Task item A >> Return the rows word for word, starting at the beginning of the rows and running up to and including the line with "The Ocean City".

*** Opening of Excerpt provided ***

Matthew 17:22–23 records Jesus's second prediction of his imminent arrest, execution, and resurrection to his disciples while they were gathered in Galilee. The passage emphasizes Jesus's sovereign awareness of his impending death and divine restoration, using language that fuses messianic authority with sacrificial suffering.
Jesus announces his death calmly in Galilee because the Cross is not an accident—it is his sovereign destination, inseparable from his glory.
"And they were greatly distressed" The disciples' grief is honest and instructive. They heard "they will kill him" but could not yet hold "he will be raised." Luke's parallel (9:45) adds that "the saying was concealed from them so that they should not perceive it." This is not a failure of intelligence but of spiritual preparation. The resurrection was unimaginable — not because they doubted Jesus, but because no one in Second Temple Judaism expected a single individual to be raised ahead of the general resurrection. Their grief is the grief of people who love truly but see incompletely. Matthew records it without condemnation, as a mark of their authentic relationship with Jesus and as a mirror for every reader who has heard the promise of resurrection but still weeps before the tomb.
Catholic tradition reads this passage as far more than a narrative preview of coming events. It is a compressed catechism on the Paschal Mystery.
The Catechism of the Catholic Church teaches that "the Redemption comes to us above all through the blood of the Cross" (CCC 616) and that Christ's suffering was not imposed on him from outside but embraced freely: "he suffered and died out of love" (CCC 607). This second Passion prediction is one of Matthew's primary textual supports for that doctrine of willing self-surrender. Jesus is not a victim of history; he is its Lord, announcing what is to come.
St. John Chrysostom, in his Homilies on Matthew (Homily 58), notes that Jesus repeated the Passion predictions precisely because the disciples needed gradual preparation: "He did not disclose everything at once, lest they be overwhelmed, but little by little he initiated them into the mystery of the Cross." This pastoral pedagogy — revealing saving truth incrementally — reflects how the Church herself hands on faith through catechesis.
St. Thomas Aquinas (Summa Theologiae III, q. 47, a. 1) teaches that Christ's death was simultaneously the work of sinful men (who delivered him up) and the Father's saving plan — without the one canceling the other. The word paradidōmi perfectly holds this double agency.
The Second Vatican Council's Gaudium et Spes (no. 22) reads the Passion predictions as foundational to human dignity: "by his incarnation the Son of God has united himself in some fashion to every human being" — and it is precisely in going through death that he sanctifies human dying. For Catholics, this passage is therefore also the basis of the Church's theology of suffering: united to Christ's freely-offered death, human suffering can become redemptive (cf. Colossians 1:24; CCC 1521).

*** Close of Excerpt provided ***
*** Opening of Dataset records ***

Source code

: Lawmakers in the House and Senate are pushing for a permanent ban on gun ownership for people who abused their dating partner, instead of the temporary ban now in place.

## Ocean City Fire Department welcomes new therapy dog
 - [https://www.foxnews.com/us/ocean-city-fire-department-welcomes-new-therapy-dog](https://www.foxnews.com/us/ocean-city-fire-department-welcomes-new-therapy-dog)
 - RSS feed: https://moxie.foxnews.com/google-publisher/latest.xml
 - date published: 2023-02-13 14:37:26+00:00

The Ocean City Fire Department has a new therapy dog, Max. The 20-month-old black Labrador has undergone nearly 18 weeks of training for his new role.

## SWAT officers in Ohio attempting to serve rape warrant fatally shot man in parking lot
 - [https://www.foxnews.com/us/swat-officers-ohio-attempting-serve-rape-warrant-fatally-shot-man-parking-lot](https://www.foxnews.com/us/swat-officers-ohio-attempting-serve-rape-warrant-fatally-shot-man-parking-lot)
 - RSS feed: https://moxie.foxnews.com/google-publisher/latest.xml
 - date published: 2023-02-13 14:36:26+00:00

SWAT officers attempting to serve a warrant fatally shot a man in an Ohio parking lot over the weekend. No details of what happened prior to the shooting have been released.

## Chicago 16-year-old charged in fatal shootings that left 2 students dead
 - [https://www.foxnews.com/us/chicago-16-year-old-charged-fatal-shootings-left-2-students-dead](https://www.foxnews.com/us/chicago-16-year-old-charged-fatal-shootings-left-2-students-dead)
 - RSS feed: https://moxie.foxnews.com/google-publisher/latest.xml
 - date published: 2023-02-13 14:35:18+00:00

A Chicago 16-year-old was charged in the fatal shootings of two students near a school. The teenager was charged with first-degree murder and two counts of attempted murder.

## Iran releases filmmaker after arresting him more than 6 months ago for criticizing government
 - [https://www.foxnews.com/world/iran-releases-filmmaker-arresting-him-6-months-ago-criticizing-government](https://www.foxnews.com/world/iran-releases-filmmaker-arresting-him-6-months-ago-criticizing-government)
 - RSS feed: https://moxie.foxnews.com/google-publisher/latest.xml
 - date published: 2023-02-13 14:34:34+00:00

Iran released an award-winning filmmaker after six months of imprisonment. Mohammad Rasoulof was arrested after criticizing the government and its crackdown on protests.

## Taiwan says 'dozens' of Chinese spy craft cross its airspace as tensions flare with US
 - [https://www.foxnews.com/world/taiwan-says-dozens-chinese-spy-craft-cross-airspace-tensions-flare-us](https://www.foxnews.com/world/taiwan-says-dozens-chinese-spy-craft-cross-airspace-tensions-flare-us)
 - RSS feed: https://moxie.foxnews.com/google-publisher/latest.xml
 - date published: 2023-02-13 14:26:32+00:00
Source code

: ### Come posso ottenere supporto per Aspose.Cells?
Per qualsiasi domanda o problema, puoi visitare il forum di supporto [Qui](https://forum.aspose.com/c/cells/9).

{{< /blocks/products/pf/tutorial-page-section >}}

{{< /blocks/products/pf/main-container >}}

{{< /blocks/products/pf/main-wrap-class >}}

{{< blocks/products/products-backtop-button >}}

*** Close of Dataset records ***

Task item B >> Resume the commentary on Matthew 17:22–23 right after its final sentence.

Result A >>
Source code

: Lawmakers in the House and Senate are pushing for a permanent ban on gun ownership for people who abused their dating partner, instead of the temporary ban now in place.

## Ocean City Fire Department welcomes new therapy dog
 - [https://www.foxnews.com/us/ocean-city-fire-department-welcomes-new-therapy-dog](https://www.foxnews.com/us/ocean-city-fire-department-welcomes-new-therapy-dog)
 - RSS feed: https://moxie.foxnews.com/google-publisher/latest.xml
 - date published: 2023-02-13 14:37:26+00:00

The Ocean City Fire Department has a new therapy dog, Max. The 20-month-old black Labrador has undergone nearly 18 weeks of training for his new role.

Result B >>
Contemporary Catholics often live with what the disciples lived with in verse 23: they hear "he will be raised" but feel most the weight of "they will kill him." Illness, grief, spiritual dryness, moral failure — these can make the resurrection feel theoretical and the cross feel overwhelmingly real.
This passage offers a concrete spiritual discipline: pray the second half of the verse. When the Cross is before you, Jesus did not stop at "they will kill him." He always completed the sentence. The Liturgy of the Hours, the Rosary's Sorrowful Mysteries, and even the Eucharist itself — which re-presents the same paradidōmi, the same self-offering — are the Church's structured way of ensuring Catholics hear the whole sentence, every day.
The disciples' "great distress" is also a pastoral permission: grief is not faithlessness. You can weep and still believe. The Church has never asked for stoicism at the grave. She asks instead that we receive the second half of the sentence: the third day he will be raised up. Jesus' sovereignty over his own death — announced calmly in Galilee, in the middle of ordinary life — is the ground on which Catholic hope stands.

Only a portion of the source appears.